7A. The most unusual feature of this appeal is the most clinching evidence, that of P.W. 3 Adappa, who has stated that he overheard a loud altercation between the accused and the deceased shortly before the deceased was attacked. The special feature of this case is that it involves the aspect of voice identification. The Courts have invariably attached a relatively low value to such evidence for the principal reason that as has happened in this case, there is no audio recording which could be scientifically compared by an expert. The possibility of an error cannot normally be ruled out and it is therefore, in very rare cases that a Court would rely heavily on voice identification evidence. This case presents a situation wherein all the requisite ingredients that are necessary to inspire absolute confidence in the mind of the Court are present. First of all, Adappa has known the accused and the deceased over several years and he has stated that he was absolutely familiar with the voices and that he could not have made any mistake. Secondly, we find from the location of his shop and the house of the deceased that they are-within close proximity of each other and that the situation is such that the voices would normally carry perfectly. Thirdly, there was nobody else around nor was there any form of disturbance from any other quarter. In addition to this, what is pointed out is that he did not only hear a few stray sounds but that he overheard the altercation for quite some (sic) which could facilitate proper identification. We emphasise this aspect because the context of the altercation would unmistakably establish a virtual 100% clue to the persons who were involved in it as the nature of the conversation completes the picture of identification by establishing what the conversation was about.
8. The fact that the voices were heard from the house of the deceased would lend support to the fact that it was Shantabai's voice and since it was common knowledge that the accused was a regular visitor there, it lends credibility to the identification that the voice belonged to him.
9. Adappa states that the accused had a special characteristic habit of using the word "houdu" in virtually every sentence which unmistakably indicated that he was the one and no one else. In addition, he points out that the tone and pitch of the voice of the accused was very characteristic and clearly distinguishable.

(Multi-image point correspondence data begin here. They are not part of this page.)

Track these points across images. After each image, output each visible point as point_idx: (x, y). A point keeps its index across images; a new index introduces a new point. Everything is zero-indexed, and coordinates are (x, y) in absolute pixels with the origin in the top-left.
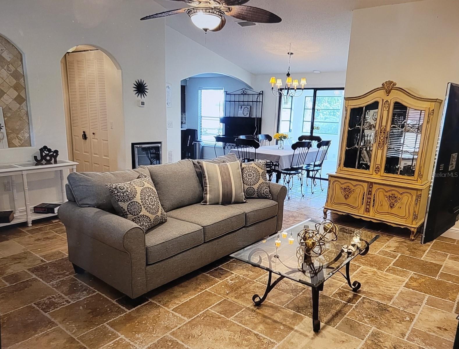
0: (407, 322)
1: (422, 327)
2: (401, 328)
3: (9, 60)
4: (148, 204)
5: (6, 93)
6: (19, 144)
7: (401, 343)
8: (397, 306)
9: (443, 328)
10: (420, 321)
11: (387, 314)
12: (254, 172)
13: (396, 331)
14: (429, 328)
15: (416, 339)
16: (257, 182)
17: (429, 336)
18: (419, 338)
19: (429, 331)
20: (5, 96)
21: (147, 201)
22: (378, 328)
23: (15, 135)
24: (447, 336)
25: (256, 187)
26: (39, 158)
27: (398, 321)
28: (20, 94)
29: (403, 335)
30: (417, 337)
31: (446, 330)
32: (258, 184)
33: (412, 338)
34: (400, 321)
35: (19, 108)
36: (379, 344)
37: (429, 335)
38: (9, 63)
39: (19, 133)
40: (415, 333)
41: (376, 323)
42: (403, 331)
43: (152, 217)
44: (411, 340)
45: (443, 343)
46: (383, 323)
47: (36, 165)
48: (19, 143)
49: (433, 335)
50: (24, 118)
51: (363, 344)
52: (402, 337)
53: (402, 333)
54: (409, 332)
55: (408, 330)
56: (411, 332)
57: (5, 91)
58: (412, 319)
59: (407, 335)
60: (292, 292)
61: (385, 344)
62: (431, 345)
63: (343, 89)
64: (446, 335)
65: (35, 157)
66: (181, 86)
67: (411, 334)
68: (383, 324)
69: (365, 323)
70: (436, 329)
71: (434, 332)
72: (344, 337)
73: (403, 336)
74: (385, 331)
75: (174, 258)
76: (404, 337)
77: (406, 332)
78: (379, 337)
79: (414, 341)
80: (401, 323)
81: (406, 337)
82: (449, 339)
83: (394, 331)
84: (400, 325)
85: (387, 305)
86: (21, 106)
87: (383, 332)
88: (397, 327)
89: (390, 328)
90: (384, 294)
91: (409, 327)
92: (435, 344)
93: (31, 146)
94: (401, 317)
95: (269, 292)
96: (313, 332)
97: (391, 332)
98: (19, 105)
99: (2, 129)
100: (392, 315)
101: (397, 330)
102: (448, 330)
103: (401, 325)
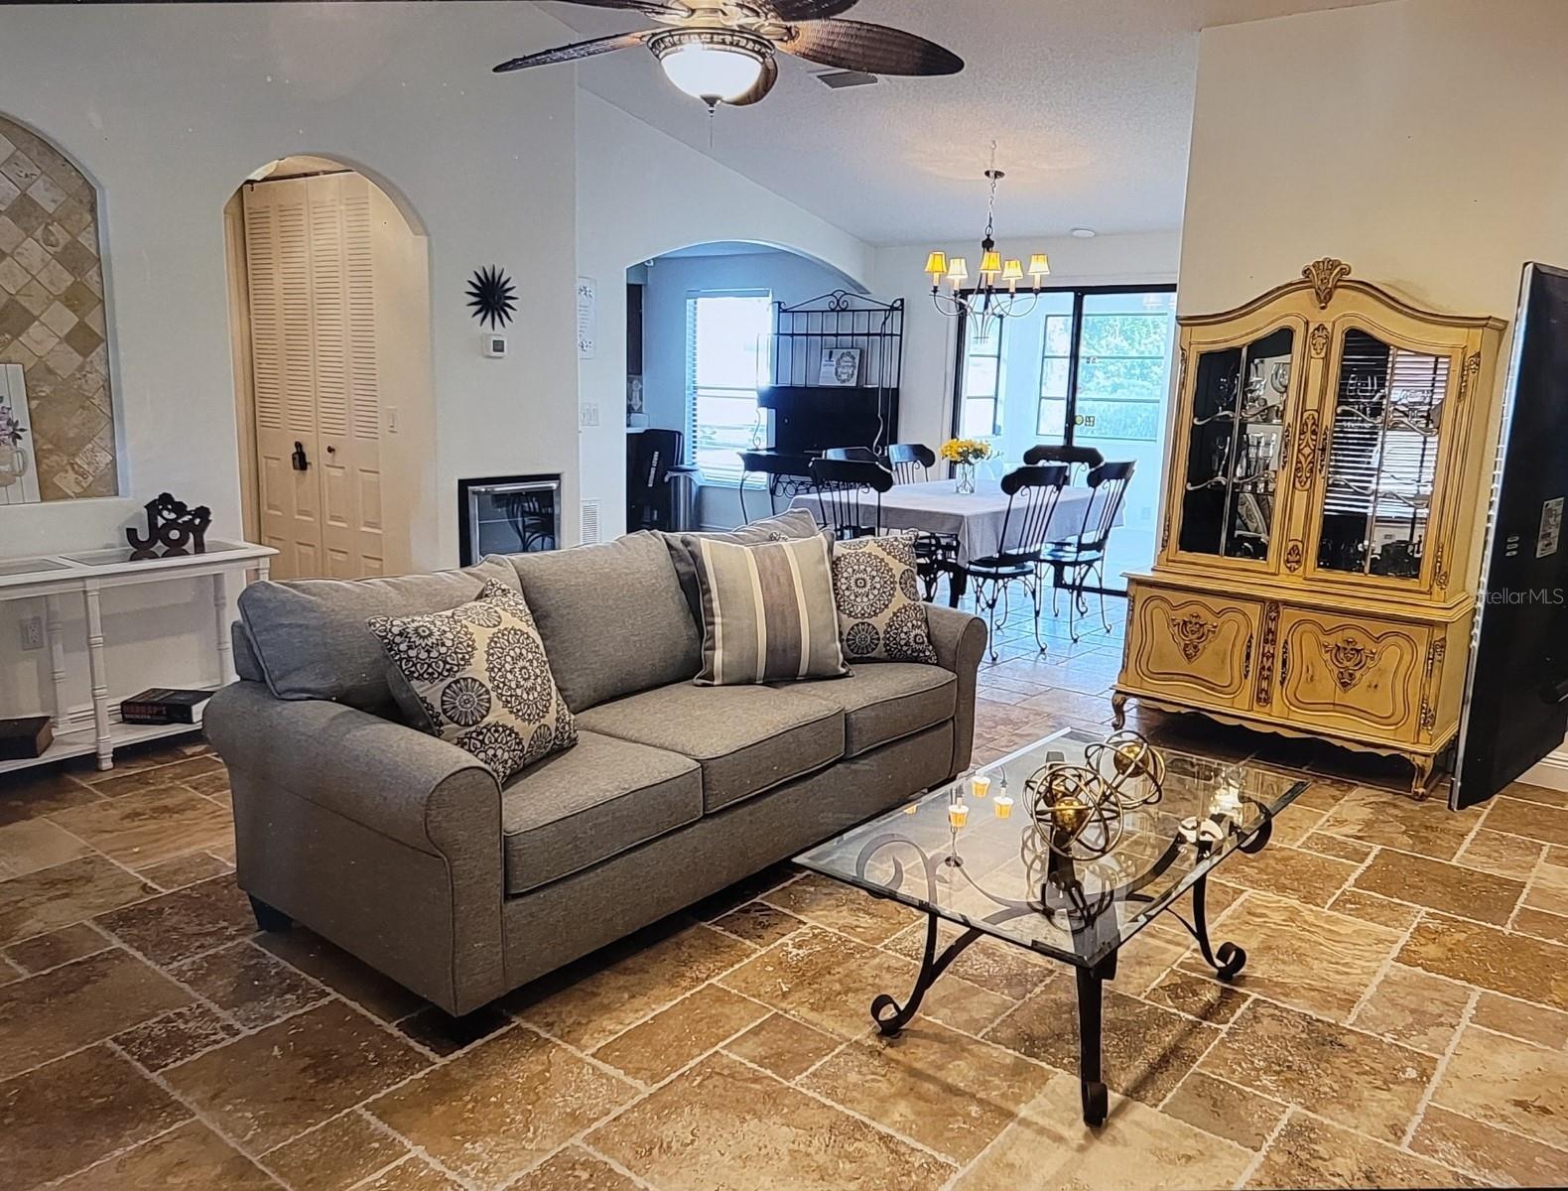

10. It is on a combination of these factors that we have applied the tests that would normally be used for purpose of voice identification outside a laboratory. Voice identification is a very important form of identification though it is rarely that this science is pressed into operation but this is one of the few cases in which the identification fully passes the tests of scrutiny. Despite this very strong evidence, we are unable to hold that a conviction is sustainable because the most vital piece of material which would have clearly clinched the guilt of the accused viz., the chemical analysis report on the blood stained clothes and the blood stained axe is not forthcoming and consequently, the benefit of doubt would still have to be extended to the accused.
11. In the light of the aforesaid findings, we confirm the order of acquittal recorded by the trial Court in favour of the accused though for different reasons. The appeal accordingly, fails and stands dismissed. If the accused is in custody as the record appears to indicate, it is directed that he be set at liberty forthwith if not required in connection with any other offence.
12. The office is directed to pay a sum of Rs. 1000/- as fees to the learned advocate Sri. P.M. Nawaz who has represented the accused-respondent as Amicus Curiae.